A ditadura argentina é um dos temas mais batidos da ficção
latino-americana contemporânea. Você leu muitos romances sobre o período?
Não romances, mas li muito material histórico. Falei com
muitas vítimas da ditadura que sobreviveram e hoje em dia vivem na Europa. Mas
por mais que se fale, e há bibliotecas inteiras sobre o assunto, nunca parece
ser suficiente.
Por que a Colômbia será o último país em que você lançará o
livro?
Porque penso que é importante que o romance tenha sua vida na
América Latina e em outros países antes, para que os colombianos não vejam o
livro como uma critica à Colômbia, porque não é. É apenas uma reflexão sobre
como reagimos frente a mudanças políticas. E o ódio nunca é a resposta correta.
O ódio só faz aumentar o problema. É mais ou menos o que está acontecendo agora
na Europa, com este problema dos refugiados.
Como você vê este problema, sendo uma colombiana na França?

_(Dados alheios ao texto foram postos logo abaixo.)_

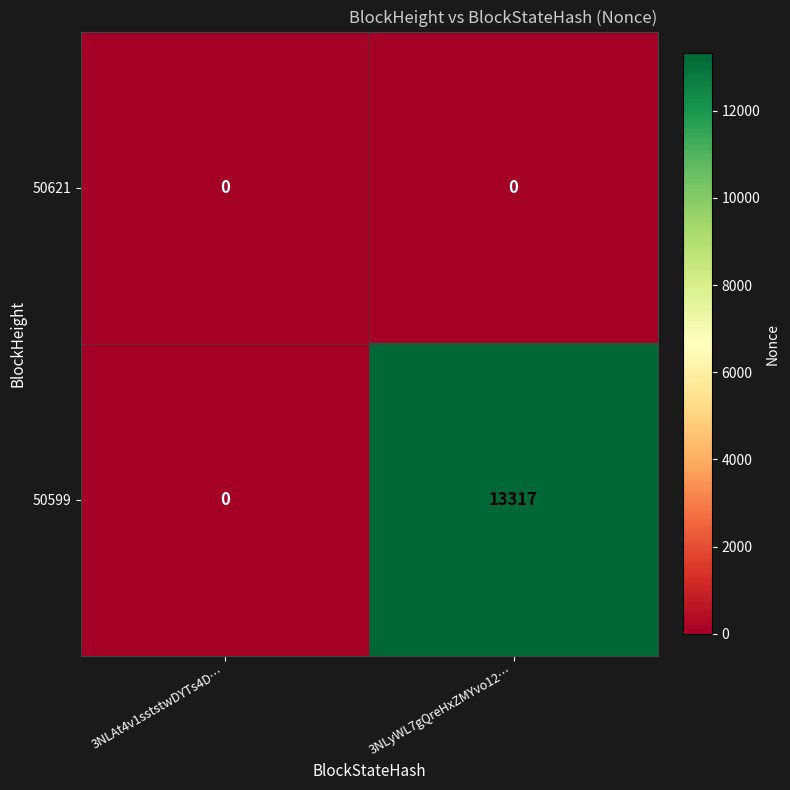

What is the difference between the maximum and minimum values in the 50599 series?

13317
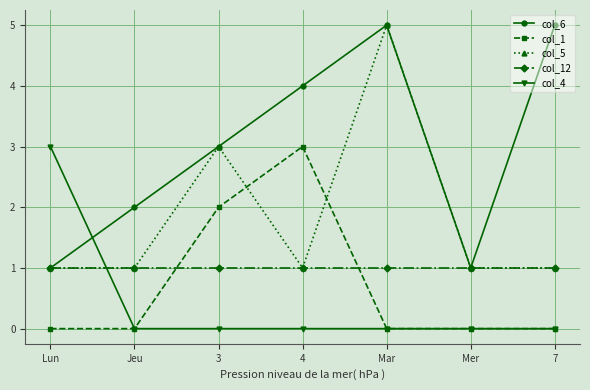

Is it true that col_1 equals 1 at Mer?

False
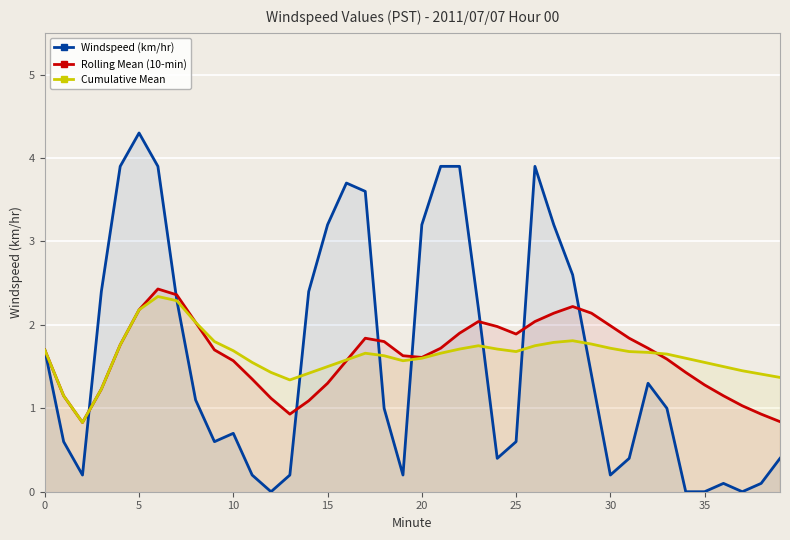

What is the lowest value of the Cumulative Mean series?

0.8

Os países que estão construindo muros para impedir que os
imigrantes escapem da guerra e da fome são os mesmos que entraram na União Europeia
quando caiu o muro que os mantinha sob opressão e pobreza. Essas imagens de
muros sendo levantados em países como a Hungria mostram um problema: quais são
os valores que estão sustentando a Europa? A Europa que conhecemos se formou em
um ambiente terrível de guerras. E a Europa como identidade se constrói como
uma reação a este horror. E agora estamos vendo como a Europa está reagindo ao
mesmo problema que motivou sua construção.
Isso a assusta?
Por incrível que pareça não. Me dá esperança. A Europa é o
continente da liberdade, da fraternidade e da igualdade, por isso é que as
pessoas fogem para lá. A Europa vive um reconhecimento do seu desenvolvimento
social.
Hoje em dia você se considera
mais escritora do que ativista?
Escrevo sempre para mudar o mundo. Este romance nasce disso. Não é diferente do
que eu fazia no Congresso. A atividade principal no Congresso é comunicar. É o
que este romance faz. Também é um manifesto do que me parece importante
defender agora, os valores. A maneira como Julia enfrenta seu medo, o horror,
tudo isso são valores que são guias, também, de ação política.
A ficção é um caminho que pretende seguir? Ou a política
ainda te instiga?
Voltar à política passa pela minha cabeça, claro. Estou
buscando mecanismos de voltar, sim, não descarto, mesmo que seja aqui na
Europa. Mas poder escrever um romance como este também é fazer política.